• WORK TASK: Please work out how many lines in the entries below include the string "Pittsburgh", and reply with the number alone.

• RECORDS SHOWN:

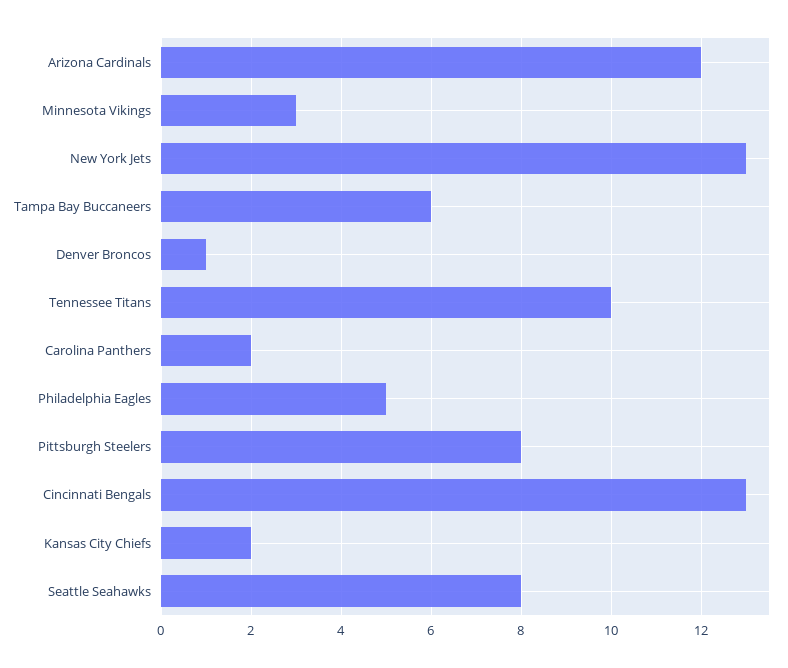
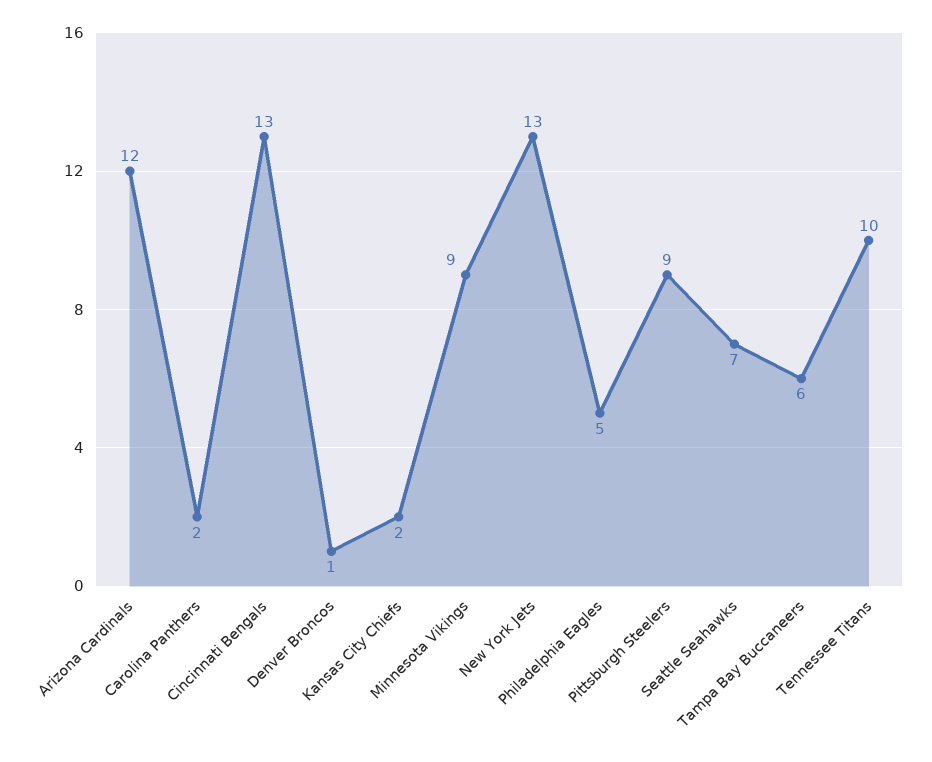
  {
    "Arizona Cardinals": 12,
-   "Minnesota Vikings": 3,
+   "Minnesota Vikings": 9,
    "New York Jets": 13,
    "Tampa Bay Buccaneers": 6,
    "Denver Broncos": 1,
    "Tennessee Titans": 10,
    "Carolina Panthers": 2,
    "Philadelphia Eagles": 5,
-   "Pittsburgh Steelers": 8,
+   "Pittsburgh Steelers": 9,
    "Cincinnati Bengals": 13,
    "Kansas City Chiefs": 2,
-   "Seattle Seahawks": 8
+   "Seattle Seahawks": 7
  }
==
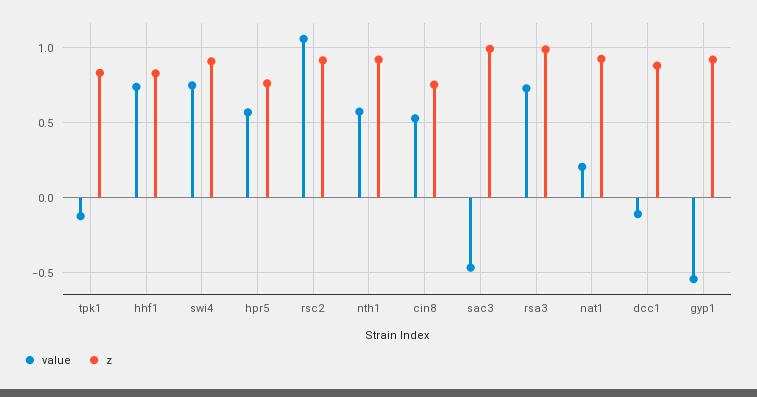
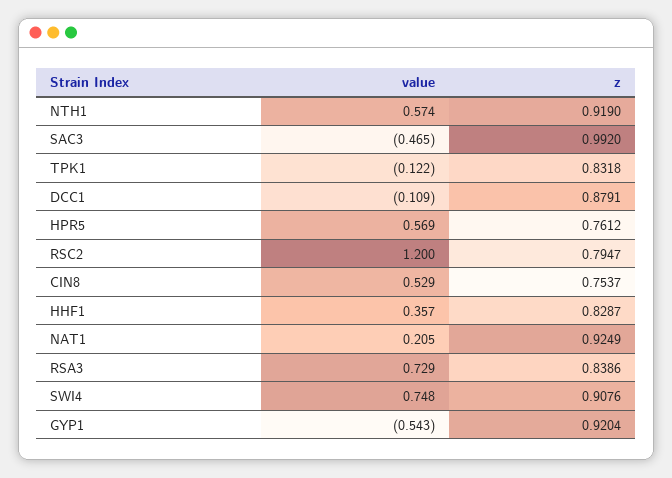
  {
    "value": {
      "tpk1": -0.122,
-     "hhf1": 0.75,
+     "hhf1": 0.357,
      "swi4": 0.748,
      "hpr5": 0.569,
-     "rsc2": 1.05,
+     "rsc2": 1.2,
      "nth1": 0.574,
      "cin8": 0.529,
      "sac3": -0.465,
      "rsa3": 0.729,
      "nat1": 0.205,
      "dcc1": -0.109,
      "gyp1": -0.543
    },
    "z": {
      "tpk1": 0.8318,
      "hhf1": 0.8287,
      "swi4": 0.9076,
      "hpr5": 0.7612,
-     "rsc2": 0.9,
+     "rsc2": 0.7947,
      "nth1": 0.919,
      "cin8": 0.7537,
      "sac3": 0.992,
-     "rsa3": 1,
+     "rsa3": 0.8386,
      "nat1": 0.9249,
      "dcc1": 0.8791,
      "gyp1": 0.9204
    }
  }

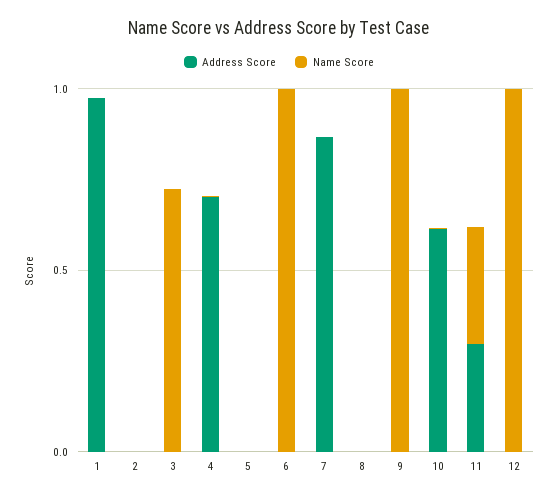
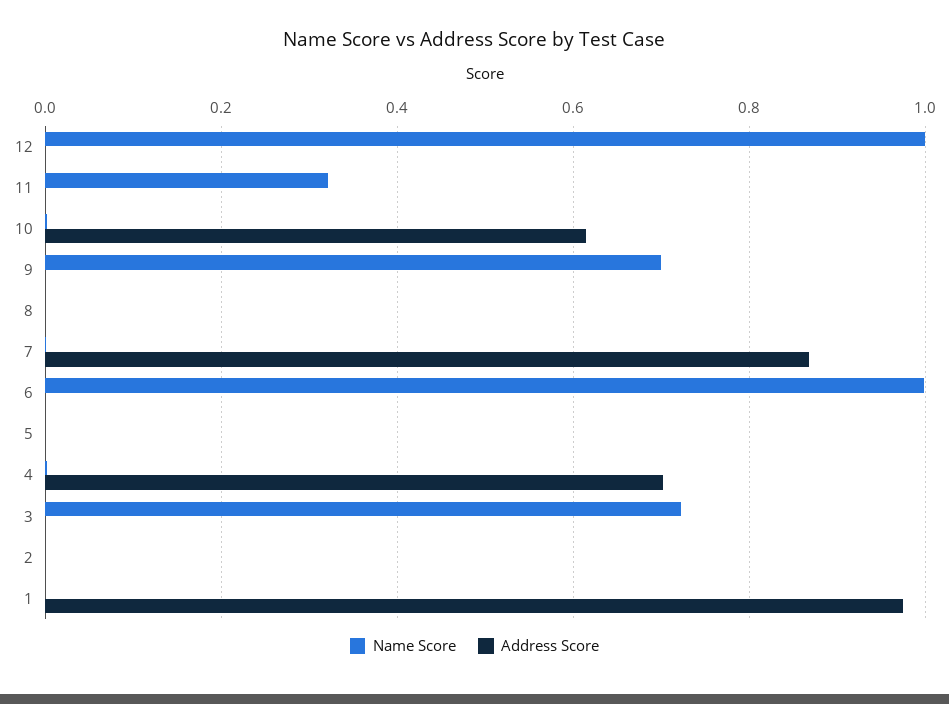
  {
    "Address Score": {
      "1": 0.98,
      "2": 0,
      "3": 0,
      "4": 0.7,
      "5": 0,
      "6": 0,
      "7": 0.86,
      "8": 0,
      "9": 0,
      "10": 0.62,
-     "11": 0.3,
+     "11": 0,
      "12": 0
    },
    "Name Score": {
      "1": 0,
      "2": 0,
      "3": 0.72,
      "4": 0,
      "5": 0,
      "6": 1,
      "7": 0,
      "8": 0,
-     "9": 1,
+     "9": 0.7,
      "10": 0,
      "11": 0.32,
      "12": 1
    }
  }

• SOLUTION: 2